Buset, dah. Simon kok merasa dialah sang pembokat, sementara Simona Tuwir adalah tukang komandonya. Dengan dipaksakan, Simon menating nampan berisi dua gelas kopi susu, mendatangi dua bapak-bapak yang mengobrol akrab sambil memamah popcorn.
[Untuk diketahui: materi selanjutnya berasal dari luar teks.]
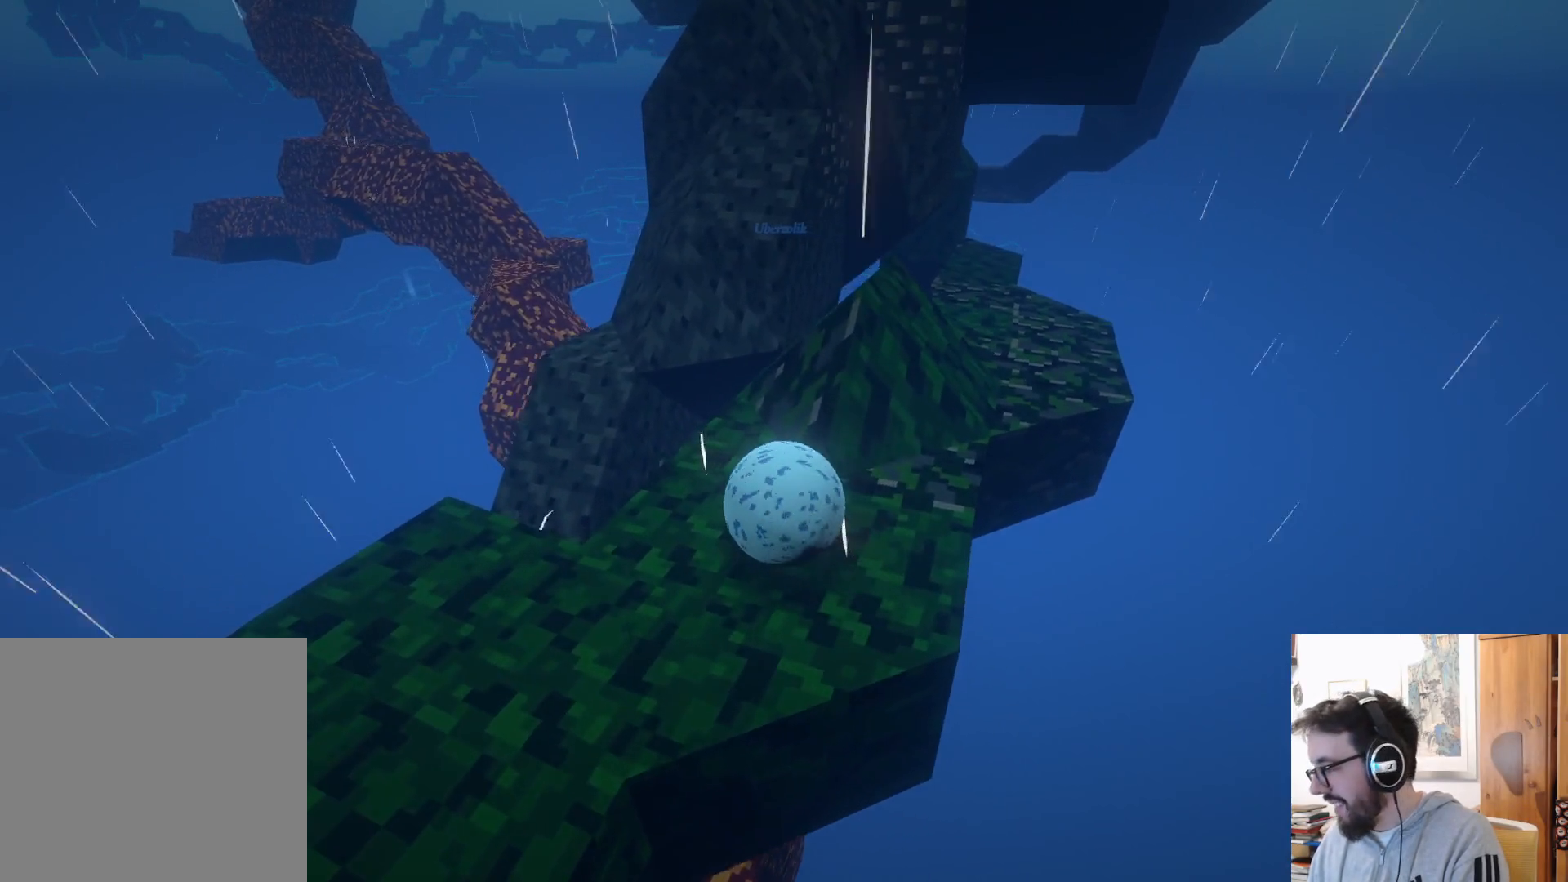
{"dt_ms": 500, "buttons": [], "left_stick": "down-right", "right_stick": "center", "events": [[117, "left_stick", "left"], [234, "left_stick", "down"], [500, "left_stick", "down-right"]]}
"Bapak-bapak, ini diminum kopi susunya, mumpung hangat. Gimana, popcornnya, Pak?"

"Manis! Enak! Belum pernah kita makan popcorn semanis ini. Apa tadi mereknya, Pak?" Si supir truk memamerkan sebutir berondong.

"Hah? Manis? Kok manis, Pak?"

Setahu Simon, popocorn mestinya gurih cenderung asin. Tapi bukan masin, ya. Karena masin itu artinya pelit. Bukannya kata Simona Lampir resep popcorn pake garam? Kok bisa manis? Efek dari kapsul multivitamin atau apa, ya? Tapi rasa vitamin itu kan pahit? Simon menggerutu di hatinya.

"Manis banget ini, semanis kue putri salju. Tapi enak, Mas. Sedep bener dah." Si pemilik minibus memuji semringah.

"Oh gitu? Jadi manis beneran ya, Pak?"

Selanjutnya, Simon gelagapan karena si bapak minibus mengaku punya warung yang laris manis di kampungnya. Intinya ia tertarik memajang popcorn Nurish Corn di warung dengan sistem titip jual. Konsinyasi? Boleh juga, tuh! Simon melonjak hatinya, oleh kemungkinan popcorn produksinya bakalan laku keras.

"Cuma syaratnya harus semanis ini ya, Mas. Harus kayak putri salju, baru sip menurut saya." Si bapak empunya warung mewanti-wanti.

"Lho? Memangnya lagi zaman popcorn manis ya sekarang ini, Pak?" Simon berekspesi lugu layaknya pemuda dari zamannya The Flinstones CS. Kok dia betulan merasa dari Abad Batu dan betul tak tahu menahu zaman now kini ya?